L’establishment nord-américain, avec le président Obama (suivi par le premier ministre Justin Trudeau) qui agissait en fer de lance, a réussi à convaincre Mme Merkel de briguer un quatrième mandat, pour la simple raison qu’elle était considérée le leader le plus apte à s’opposer à une possible coalition Russie – États-Unis, dont nous allons avoir des éléments constitutifs quand les enquêtes enclenchées au niveau de l’administration américaine à cet égard seront terminées.
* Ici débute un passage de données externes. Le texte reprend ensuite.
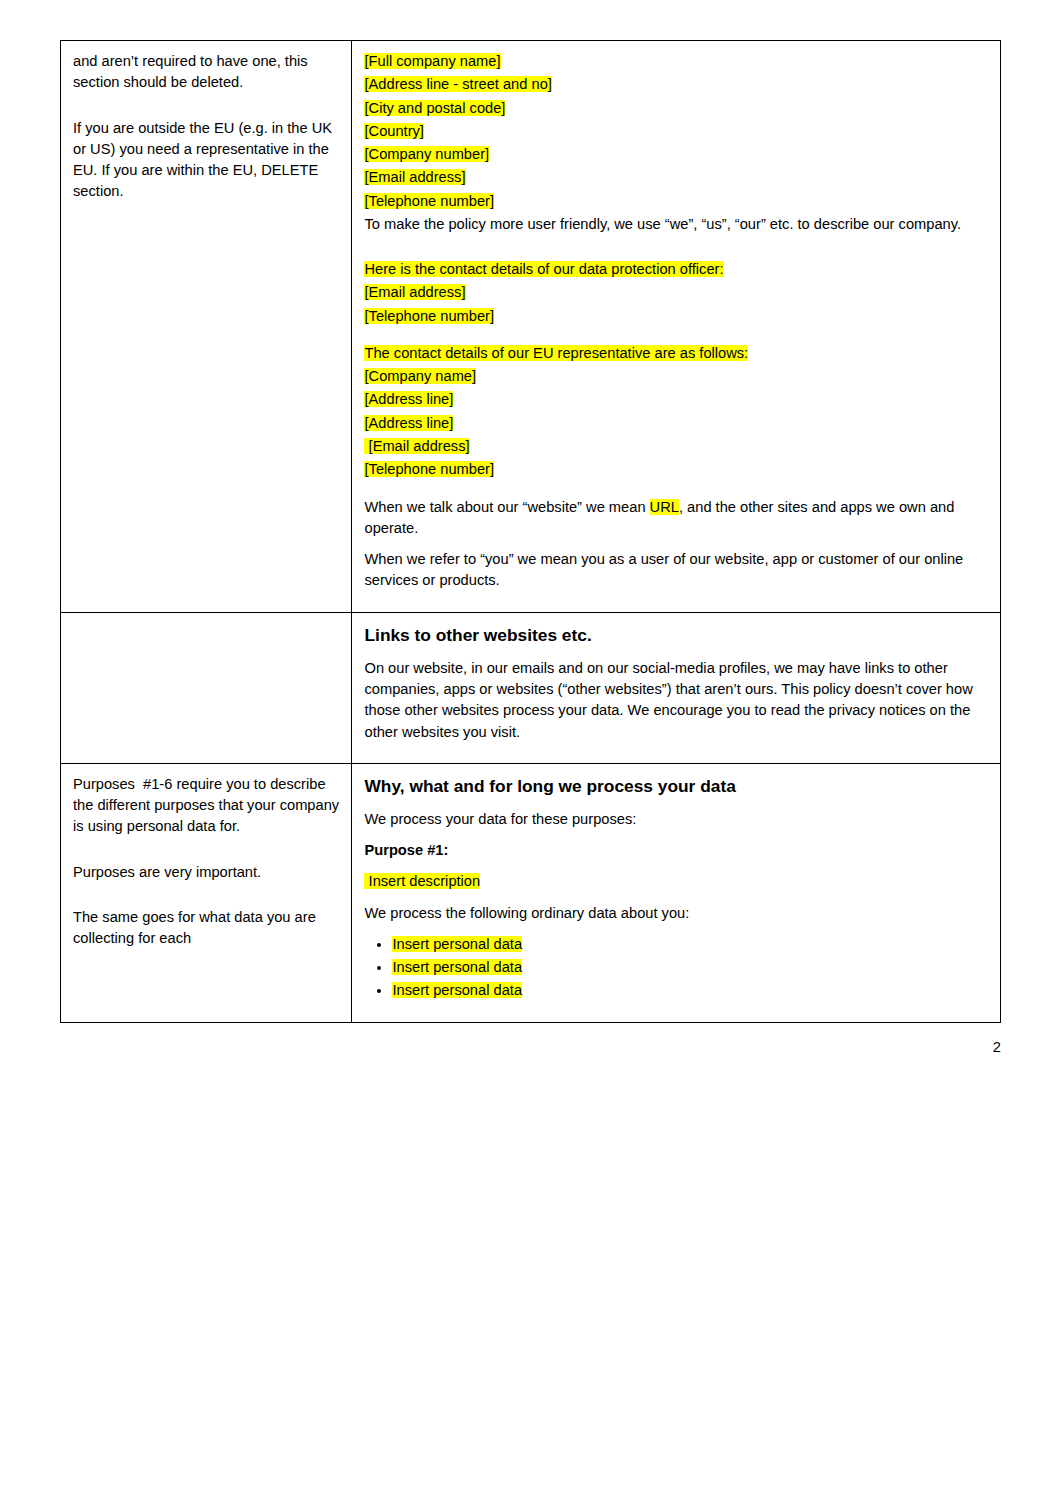| and aren’t required to have one, this section should be deleted. If you are outside the EU (e.g. in the UK or US) you need a representative in the EU. If you are within the EU, DELETE section. | [Full company name] [Address line - street and no] [City and postal code] [Country] [Company number] [Email address] [Telephone number] To make the policy more user friendly, we use “we”, “us”, “our” etc. to describe our company. Here is the contact details of our data protection officer: [Email address] [Telephone number] The contact details of our EU representative are as follows: [Company name] [Address line] [Address line] [Email address] [Telephone number] When we talk about our “website” we mean URL , and the other sites and apps we own and operate. When we refer to “you” we mean you as a user of our website, app or customer of our online services or products. |
| | Links to other websites etc. On our website, in our emails and on our social-media profiles, we may have links to other companies, apps or websites (“other websites”) that aren’t ours. This policy doesn’t cover how those other websites process your data. We encourage you to read the privacy notices on the other websites you visit. |
| Purposes #1-6 require you to describe the different purposes that your company is using personal data for. Purposes are very important. The same goes for what data you are collecting for each | Why, what and for long we process your data We process your data for these purposes: Purpose #1: Insert description We process the following ordinary data about you: Insert personal data Insert personal data Insert personal data |
2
Les positions très franches déjà exprimées par Mme Merkel par rapport au nouveau leadership américain ou en faveur du maintien des sanctions envers la Russie confirment son caractère fort, décidément forgé sur des valeurs sûres et fiables.
D’où vient cette idée des libéraux nord-américains de miser sur la continuité et la stabilité représentées par la figure de Mme Merkel?
Berlin est actuellement la capitale d’un pays qui est incontestablement, le chef de file de la politique européenne.
Sans doute, l’importance de la position géostratégique et géoéconomique que l’Allemagne occupe sur l’échiquier mondial est la base fondamentale de tout raisonnement élaboré par les stratèges internationaux. Berlin est actuellement la capitale d’un pays qui est incontestablement, le chef de file de la politique européenne. Soumis à des divisions dont les plaies diminuent visiblement, Berlin fut la capitale la plus convoitée par l’Union soviétique à l’époque de la Guerre froide. Les mémoires d’Anatoly Dobrynin, l’ambassadeur soviétique à Washington pendant la gouverne de six administrations présidentielles différentes, rappellent les pressions subies par les Américains pour transférer Berlin intégralement sous le contrôle du régime communiste (la ville était divisée en quatre parties dont trois sous le contrôle des Alliés – les États-Unis, la Grande-Bretagne et la France tandis que la partie restante revenait aux Soviétiques). Le seul exemple similaire de revendication d’un territoire avec une telle fermeté est celui de Taiwan, mentionné à chaque round de discussion sino-américaine.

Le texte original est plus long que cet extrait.